Oh look, another new political ‘party’

The Andover Advertiser reports of the birth of the Andover Alliance, the latest in a long line of new political movements in the UK:

A former Liberal Democrat chief who has left the party to put ‘local people before national politics’ says he is gaining headway in support for a new local campaign.

Richard Rowles, former Test Valley chair of the Liberal Democrats resigned last week out of his frustration at party policies and created the ‘Andover Alliance’.

The 42-year-old called a meeting outside the Guildhall on Monday to rally support for a ‘new dawn in Andover’ with 14 people coming along to find out more about the movement.

Although the plans also include releasing a manifesto in stages over the next few months, it isn’t quite a party in the narrowest legal sense of election law that is intended because Richard Rowles has also said he will be standing as an independent.

On leaving the Liberal Democrats, Richard Rowles had said:

The people of Andover deserve more, as the Andover Lib Dems are falling short of the mark I’ve decided to become and independent and cast aside the dogmas of national party politics and provide real opposition to the status quo.

I’m not going to delve fully into the rights and wrongs of the falling out in the local party, but will rather just comment on the point about “dogmas of national party politics”.

The political outlook that informs Liberal Democrats – values such as wanting to maximise the freedom people have to live their lives as they wish, recognising that this requires both support and resources as well as legal freedoms – is very much relevant to how local councils should be run.

Whether you call it party politics or not, anyone making decisions about how a local council should influence its local area is making decisions about political philosophy.

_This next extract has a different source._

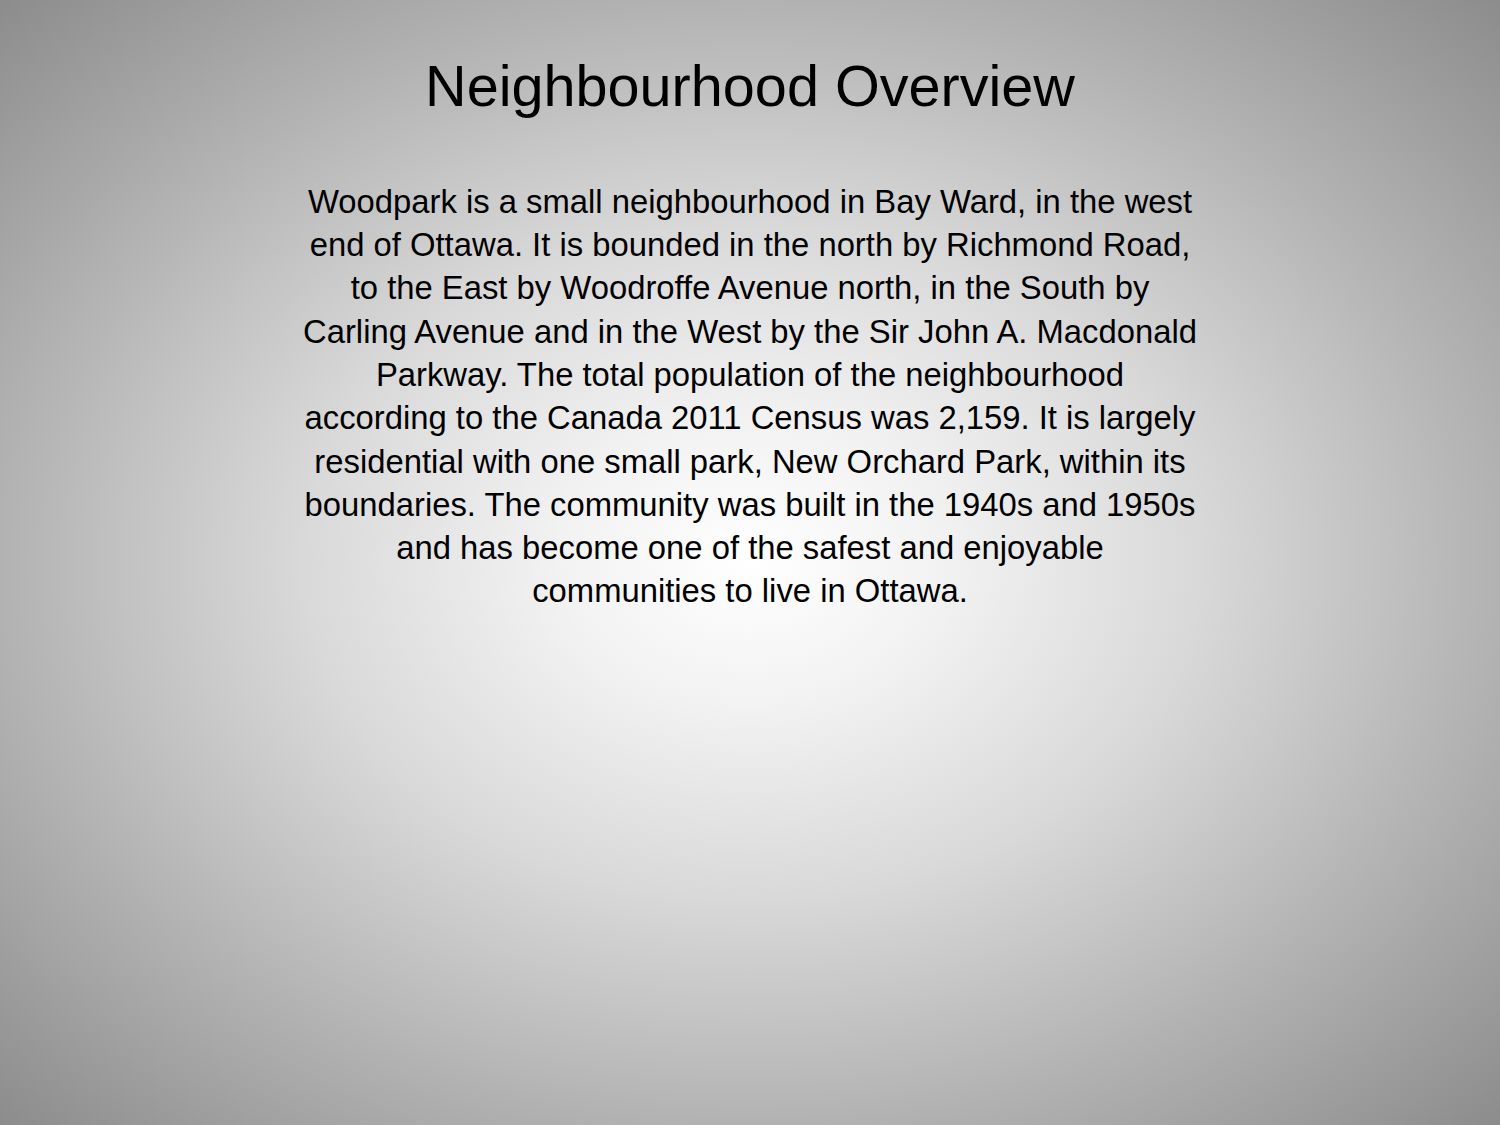Neighbourhood Overview
Woodpark is a small neighbourhood in Bay Ward, in the west end of Ottawa. It is bounded in the north by Richmond Road, to the East by Woodroffe Avenue north, in the South by Carling Avenue and in the West by the Sir John A. Macdonald Parkway. The total population of the neighbourhood according to the Canada 2011 Census was 2,159. It is largely residential with one small park, New Orchard Park, within its boundaries. The community was built in the 1940s and 1950s and has become one of the safest and enjoyable communities to live in Ottawa.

It’s much better, both for the clarity of your own decision making and for the knowledge of the voters, to be upfront about what your values are.

Political labels help, rather than hinder, with that.

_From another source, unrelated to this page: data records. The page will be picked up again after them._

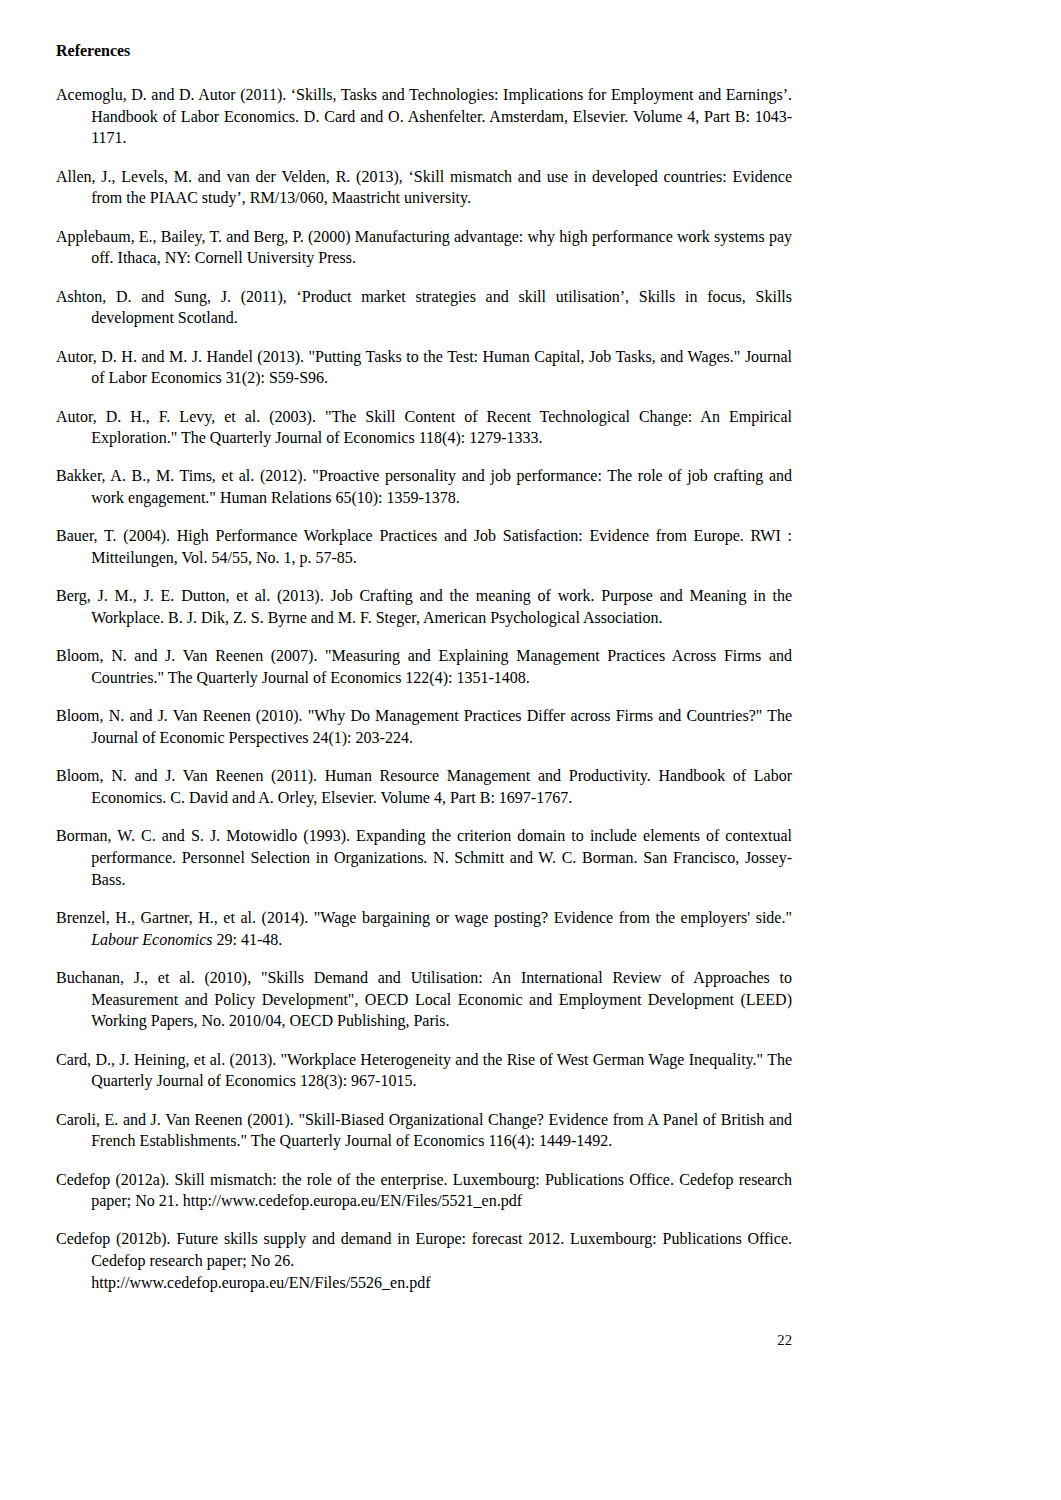References
Acemoglu, D. and D. Autor (2011). ‘Skills, Tasks and Technologies: Implications for Employment and Earnings’. Handbook of Labor Economics. D. Card and O. Ashenfelter. Amsterdam, Elsevier. Volume 4, Part B: 1043-1171.
Allen, J., Levels, M. and van der Velden, R. (2013), ‘Skill mismatch and use in developed countries: Evidence from the PIAAC study’, RM/13/060, Maastricht university.
Applebaum, E., Bailey, T. and Berg, P. (2000) Manufacturing advantage: why high performance work systems pay off. Ithaca, NY: Cornell University Press.
Ashton, D. and Sung, J. (2011), ‘Product market strategies and skill utilisation’, Skills in focus, Skills development Scotland.
Autor, D. H. and M. J. Handel (2013). "Putting Tasks to the Test: Human Capital, Job Tasks, and Wages." Journal of Labor Economics 31(2): S59-S96.
Autor, D. H., F. Levy, et al. (2003). "The Skill Content of Recent Technological Change: An Empirical Exploration." The Quarterly Journal of Economics 118(4): 1279-1333.
Bakker, A. B., M. Tims, et al. (2012). "Proactive personality and job performance: The role of job crafting and work engagement." Human Relations 65(10): 1359-1378.
Bauer, T. (2004). High Performance Workplace Practices and Job Satisfaction: Evidence from Europe. RWI : Mitteilungen, Vol. 54/55, No. 1, p. 57-85.
Berg, J. M., J. E. Dutton, et al. (2013). Job Crafting and the meaning of work. Purpose and Meaning in the Workplace. B. J. Dik, Z. S. Byrne and M. F. Steger, American Psychological Association.
Bloom, N. and J. Van Reenen (2007). "Measuring and Explaining Management Practices Across Firms and Countries." The Quarterly Journal of Economics 122(4): 1351-1408.
Bloom, N. and J. Van Reenen (2010). "Why Do Management Practices Differ across Firms and Countries?" The Journal of Economic Perspectives 24(1): 203-224.
Bloom, N. and J. Van Reenen (2011). Human Resource Management and Productivity. Handbook of Labor Economics. C. David and A. Orley, Elsevier. Volume 4, Part B: 1697-1767.
Borman, W. C. and S. J. Motowidlo (1993). Expanding the criterion domain to include elements of contextual performance. Personnel Selection in Organizations. N. Schmitt and W. C. Borman. San Francisco, Jossey-Bass.
Brenzel, H., Gartner, H., et al. (2014). "Wage bargaining or wage posting? Evidence from the employers' side." Labour Economics 29: 41-48.
Buchanan, J., et al. (2010), "Skills Demand and Utilisation: An International Review of Approaches to Measurement and Policy Development", OECD Local Economic and Employment Development (LEED) Working Papers, No. 2010/04, OECD Publishing, Paris.
Card, D., J. Heining, et al. (2013). "Workplace Heterogeneity and the Rise of West German Wage Inequality." The Quarterly Journal of Economics 128(3): 967-1015.
Caroli, E. and J. Van Reenen (2001). "Skill-Biased Organizational Change? Evidence from A Panel of British and French Establishments." The Quarterly Journal of Economics 116(4): 1449-1492.
Cedefop (2012a). Skill mismatch: the role of the enterprise. Luxembourg: Publications Office. Cedefop research paper; No 21. http://www.cedefop.europa.eu/EN/Files/5521_en.pdf
Cedefop (2012b). Future skills supply and demand in Europe: forecast 2012. Luxembourg: Publications Office. Cedefop research paper; No 26.
http://www.cedefop.europa.eu/EN/Files/5526_en.pdf
22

7 responses to “Oh look, another new political ‘party’”

  1. I’ve worked for an “independent run” council in the past. No direction, no progress, no consistency. Massive levels of parochialism. There are of course good and bad independents but overall an organisaiton needs a direction. Even the ” alliance” type groupings are usually based on objecting to stuff and dont have a specific agenda.

  2. This is the inevitable fallout of the shift from left vs right to open vs closed. We have a minority of local members who sit firmly in the closed, “local shop for local people” League of Gentlemen cliché. A liberal party is no place for them.

  3. This is not the first article from this blog that keeps commenting on people leaving the Liberal Democrats because of national party policy.

    We celebrated new members not long ago.

    Do these leavers represent a silent majority regarding our national policies not breaking through the political dogma that is Labour or Conservative?

  4. I can’t agree more. Pembrokeshire county council is Wales is run by a so-called independent grouping. Jobs for the boys, no political direction, very few initiatives to regenerate a run-down area. I’m not surprised the council tax is the cheapest in the country, the whole council and its services are moribund.

  5. I forgot to add that I live in the county, and would be perfectly willing to pay more council tax if it meant more investment in jobs and services.

  6. There are two issues at play here. The first is the one that Mark chooses not to address; The local party problem, which also affects the second issue of national political dogma.

    When a branch within a local party refuses in peacetime to promote the Lib Dems, train it’s members, recruit new members/supporters, carry out campaigning, etc, and when those higher up the chain of command fail to resolve the problems, discontent with the national party ensues. This is quickly followed by the disengagement and resignations of both members and supporters.

    Members who want to be active all year round, want to promote the Lib Dems, leaflet, canvass, raise much needed funds, recruit new members and supporters, etc, should be positively encouraged to do so. They should not be faced with the choices of do nothing or resign and stand as Independents.

    By not addressing the root cause of the real problems that occur in some local parties, the Lib Dems will continue to lose active members.

    • Hi David: very much agree with you on the importance of the first point. For better or worse, I didn’t touch on it in this blog post as have in several of the immediately preceding posts.